Now the orga­ni­za­tions that are doing this most vig­or­ous­ly (And I would pick out obvi­ous­ly The Guardian, also The New York Times. Back in the UK the BBC have invest­ed a great deal of mon­ey in this.) are the ones who I hope will get to a point where we can actu­al­ly val­ue those trans­ac­tions prop­er­ly. Because unfor­tu­nate­ly what we don’t have at the moment is a cur­ren­cy that says this real­ly does ele­vate both our jour­nal­ism and offers a more truth­ful” and bet­ter qual­i­ty of infor­ma­tion to give to our readers.

So as I say, I come to this from the point of advo­ca­cy.
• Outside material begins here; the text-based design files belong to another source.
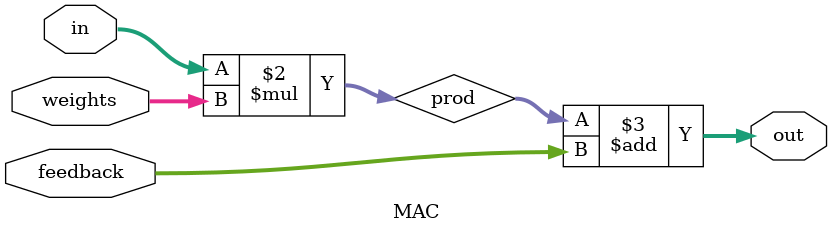
<source format=sv>
module MAC #(parameter N = 2, parameter QM = 12, parameter QN = 20, parameter WM = 6, parameter WN = 10, parameter OB = 8)(
    input logic signed [QM + QN - 1:0] in,
    input logic signed [WM + WN - 1:0] weights,
    input logic signed [QM + QN + WM + WN + N - 1 : 0] feedback,
    output logic signed [QM + QN + WM + WN + N - 1:0] out
);
localparam SF = 2.0**-QN;
logic signed [QM + QN + WM + WN - 1 : 0] prod;

always_comb begin
    prod = in * weights;
    // QN + WN , QM + WM is the prod bit width
    // [QM + QN + WN - 1 : WN] to reduce
    out = prod + feedback;
end

endmodule
</source>
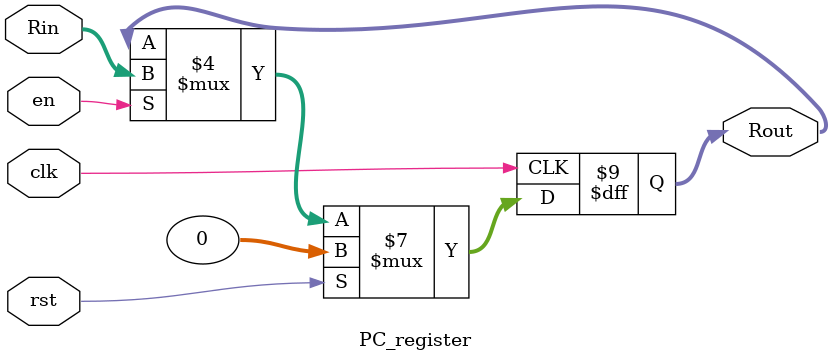
<source format=v>
`timescale 1ns / 1ps

module PC_register(
    input clk,
    input rst,
    input en,
    input[31:0] Rin,
    output reg[31:0] Rout
    );
    
    always @(posedge clk) 
    begin
        if(rst == 1'b1)
            Rout <= 32'd0;
        else if (en == 1'b1) 
            Rout <= Rin; 
    end
    
endmodule

</source>
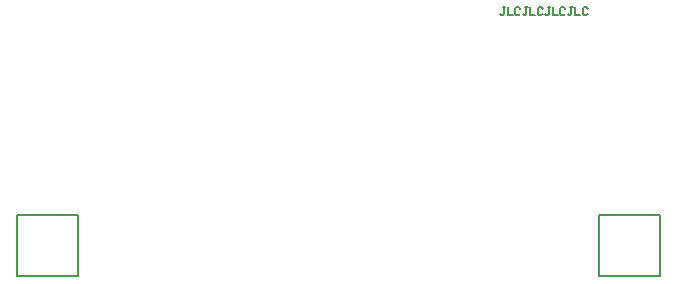
<source format=gbr>
%TF.GenerationSoftware,Altium Limited,Altium Designer,22.11.1 (43)*%
G04 Layer_Color=32896*
%FSLAX45Y45*%
%MOMM*%
%TF.SameCoordinates,43E0CF4A-0526-4127-82AF-783748DA5692*%
%TF.FilePolarity,Positive*%
%TF.FileFunction,Legend,Bot*%
%TF.Part,Single*%
G01*
G75*
%TA.AperFunction,NonConductor*%
%ADD35C,0.20000*%
%ADD40C,0.20320*%
D35*
X11222800Y9036050D02*
Y9556750D01*
Y9036050D02*
X11738800D01*
Y9556750D01*
X11222800D02*
X11738800D01*
X6295200D02*
X6811200D01*
Y9036050D02*
Y9556750D01*
X6295200Y9036050D02*
X6811200D01*
X6295200D02*
Y9556750D01*
D40*
X10425840Y11310599D02*
X10404680D01*
X10415260D01*
Y11257700D01*
X10404680Y11247120D01*
X10394100D01*
X10383520Y11257700D01*
X10446999Y11310599D02*
Y11247120D01*
X10489319D01*
X10552799Y11300020D02*
X10542219Y11310599D01*
X10521059D01*
X10510479Y11300020D01*
Y11257700D01*
X10521059Y11247120D01*
X10542219D01*
X10552799Y11257700D01*
X10616278Y11310599D02*
X10595118D01*
X10605698D01*
Y11257700D01*
X10595118Y11247120D01*
X10584538D01*
X10573958Y11257700D01*
X10637438Y11310599D02*
Y11247120D01*
X10679757D01*
X10743237Y11300020D02*
X10732657Y11310599D01*
X10711497D01*
X10700917Y11300020D01*
Y11257700D01*
X10711497Y11247120D01*
X10732657D01*
X10743237Y11257700D01*
X10806716Y11310599D02*
X10785556D01*
X10796136D01*
Y11257700D01*
X10785556Y11247120D01*
X10774976D01*
X10764397Y11257700D01*
X10827876Y11310599D02*
Y11247120D01*
X10870196D01*
X10933675Y11300020D02*
X10923095Y11310599D01*
X10901935D01*
X10891355Y11300020D01*
Y11257700D01*
X10901935Y11247120D01*
X10923095D01*
X10933675Y11257700D01*
X10997155Y11310599D02*
X10975995D01*
X10986575D01*
Y11257700D01*
X10975995Y11247120D01*
X10965415D01*
X10954835Y11257700D01*
X11018314Y11310599D02*
Y11247120D01*
X11060634D01*
X11124113Y11300020D02*
X11113534Y11310599D01*
X11092374D01*
X11081794Y11300020D01*
Y11257700D01*
X11092374Y11247120D01*
X11113534D01*
X11124113Y11257700D01*
%TF.MD5,2a12f20802f09abc331a2a0e2f5adcc7*%
M02*

</source>
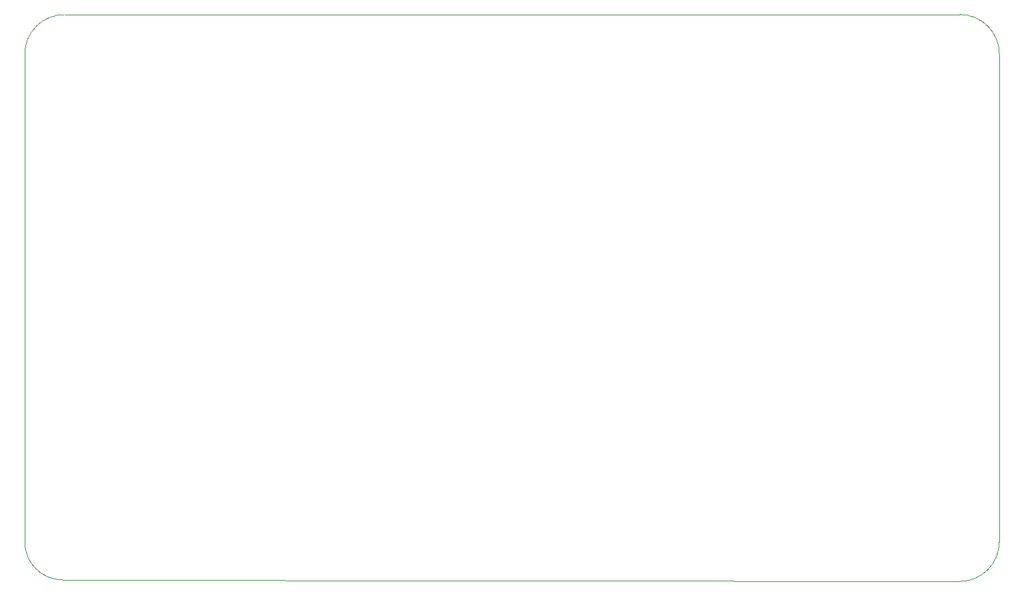
<source format=gbr>
%TF.GenerationSoftware,KiCad,Pcbnew,7.0.2*%
%TF.CreationDate,2023-05-29T16:26:06-06:00*%
%TF.ProjectId,PCB_Design,5043425f-4465-4736-9967-6e2e6b696361,rev?*%
%TF.SameCoordinates,Original*%
%TF.FileFunction,Profile,NP*%
%FSLAX46Y46*%
G04 Gerber Fmt 4.6, Leading zero omitted, Abs format (unit mm)*
G04 Created by KiCad (PCBNEW 7.0.2) date 2023-05-29 16:26:06*
%MOMM*%
%LPD*%
G01*
G04 APERTURE LIST*
%TA.AperFunction,Profile*%
%ADD10C,0.100000*%
%TD*%
G04 APERTURE END LIST*
D10*
X68579980Y-103386200D02*
G75*
G03*
X73388221Y-108177251I4808220J17200D01*
G01*
X68580000Y-41393800D02*
X68580000Y-103386200D01*
X73388221Y-108177251D02*
X187172600Y-108369100D01*
X187172600Y-108369100D02*
G75*
G03*
X192176400Y-103365300I0J5003800D01*
G01*
X192189400Y-41376600D02*
G75*
G03*
X187185600Y-36372800I-5003800J0D01*
G01*
X73665066Y-36387987D02*
G75*
G03*
X68580002Y-41393800I-95566J-4988613D01*
G01*
X187185600Y-36372800D02*
X73665067Y-36387960D01*
X192176400Y-103365300D02*
X192189400Y-41376600D01*
M02*

</source>
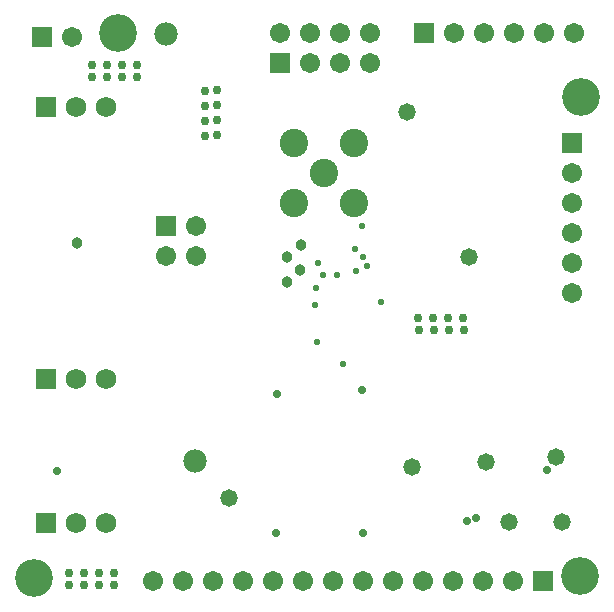
<source format=gbs>
G04*
G04 #@! TF.GenerationSoftware,Altium Limited,Altium Designer,18.0.11 (651)*
G04*
G04 Layer_Color=16711935*
%FSLAX25Y25*%
%MOIN*%
G70*
G01*
G75*
%ADD41R,0.06706X0.06706*%
%ADD42C,0.06706*%
%ADD43C,0.09461*%
%ADD44R,0.06706X0.06706*%
%ADD45C,0.06902*%
%ADD46R,0.06902X0.06902*%
%ADD47C,0.12611*%
%ADD48C,0.05800*%
%ADD49C,0.02800*%
%ADD50C,0.02300*%
%ADD51C,0.03000*%
%ADD52C,0.03800*%
%ADD53C,0.07800*%
D41*
X179055Y-192126D02*
D03*
X139528Y-9449D02*
D03*
X91575Y-19449D02*
D03*
X12126Y-11024D02*
D03*
D42*
X169055Y-192126D02*
D03*
X159055D02*
D03*
X149055D02*
D03*
X139055D02*
D03*
X129055D02*
D03*
X119055D02*
D03*
X109055D02*
D03*
X99055D02*
D03*
X89055D02*
D03*
X79055D02*
D03*
X69055D02*
D03*
X59055D02*
D03*
X49055D02*
D03*
X189528Y-9449D02*
D03*
X179528D02*
D03*
X169528D02*
D03*
X159528D02*
D03*
X149528D02*
D03*
X91575D02*
D03*
X101575Y-19449D02*
D03*
Y-9449D02*
D03*
X111575Y-19449D02*
D03*
Y-9449D02*
D03*
X121575Y-19449D02*
D03*
Y-9449D02*
D03*
X63490Y-84020D02*
D03*
X53490D02*
D03*
X63490Y-74020D02*
D03*
X188740Y-56172D02*
D03*
Y-66172D02*
D03*
Y-76172D02*
D03*
Y-86172D02*
D03*
Y-96172D02*
D03*
X22126Y-11024D02*
D03*
D43*
X96070Y-46340D02*
D03*
X116070D02*
D03*
Y-66340D02*
D03*
X96070D02*
D03*
X106070Y-56340D02*
D03*
D44*
X53490Y-74020D02*
D03*
X188740Y-46172D02*
D03*
D45*
X33465Y-124803D02*
D03*
X23465D02*
D03*
X33465Y-173000D02*
D03*
X23465D02*
D03*
X33465Y-34290D02*
D03*
X23465D02*
D03*
D46*
X13465Y-124803D02*
D03*
Y-173000D02*
D03*
Y-34290D02*
D03*
D47*
X9370Y-191420D02*
D03*
X191480Y-190750D02*
D03*
X191880Y-30760D02*
D03*
X37610Y-9580D02*
D03*
D48*
X134000Y-36040D02*
D03*
X167990Y-172600D02*
D03*
X183670Y-150780D02*
D03*
X154610Y-84280D02*
D03*
X185530Y-172450D02*
D03*
X74550Y-164570D02*
D03*
X135600Y-154290D02*
D03*
X160280Y-152620D02*
D03*
D49*
X119340Y-176190D02*
D03*
X180600Y-155150D02*
D03*
X118850Y-128590D02*
D03*
X17200Y-155660D02*
D03*
X90520Y-130040D02*
D03*
X90200Y-176110D02*
D03*
X156840Y-171150D02*
D03*
X153740Y-172090D02*
D03*
D50*
X110600Y-90150D02*
D03*
X105990Y-90380D02*
D03*
X104160Y-86150D02*
D03*
X116710Y-88900D02*
D03*
X119080Y-84270D02*
D03*
X120610Y-87230D02*
D03*
X103480Y-94720D02*
D03*
X103920Y-112690D02*
D03*
X103300Y-100290D02*
D03*
X125250Y-99410D02*
D03*
X112630Y-119980D02*
D03*
X118760Y-73820D02*
D03*
X116620Y-81630D02*
D03*
D51*
X36220Y-189570D02*
D03*
X31220D02*
D03*
X26220D02*
D03*
X21220D02*
D03*
X21310Y-193520D02*
D03*
X26310D02*
D03*
X31310D02*
D03*
X36310D02*
D03*
X66640Y-28800D02*
D03*
Y-33800D02*
D03*
Y-38800D02*
D03*
Y-43800D02*
D03*
X70590Y-43710D02*
D03*
Y-38710D02*
D03*
Y-33710D02*
D03*
Y-28710D02*
D03*
X43840Y-20160D02*
D03*
X38840D02*
D03*
X33840D02*
D03*
X28840D02*
D03*
X28930Y-24110D02*
D03*
X33930D02*
D03*
X38930D02*
D03*
X43930D02*
D03*
X152700Y-108610D02*
D03*
X147700D02*
D03*
X142700D02*
D03*
X137700D02*
D03*
X137610Y-104660D02*
D03*
X142610D02*
D03*
X147610D02*
D03*
X152610D02*
D03*
D52*
X93700Y-92630D02*
D03*
X93840Y-84370D02*
D03*
X98360Y-80110D02*
D03*
X98330Y-88600D02*
D03*
X23740Y-79490D02*
D03*
D53*
X53450Y-9830D02*
D03*
X63110Y-152160D02*
D03*
M02*

</source>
I know that there are oth­ers who come from the point of view that actu­al­ly clos­ing down con­tent, with­draw­ing from the open Web, being more elit­ist about this pre­sen­ta­tion, being very cau­tious about the crowd, see that as an equal and valid way for­ward. But I want­ed to frame the prob­lem, real­ly, as the first per­son up (and I’m out of time now), because as I say, I think that this is some­thing where we’re beg­ging here for your coop­er­a­tion and under­stand­ing as jour­nal­ists. Because this is not a world that is very easy for us to nego­ti­ate. But now that we have ads about it, hope­ful­ly every­body else will take it up as well. Thanks very much, Susan.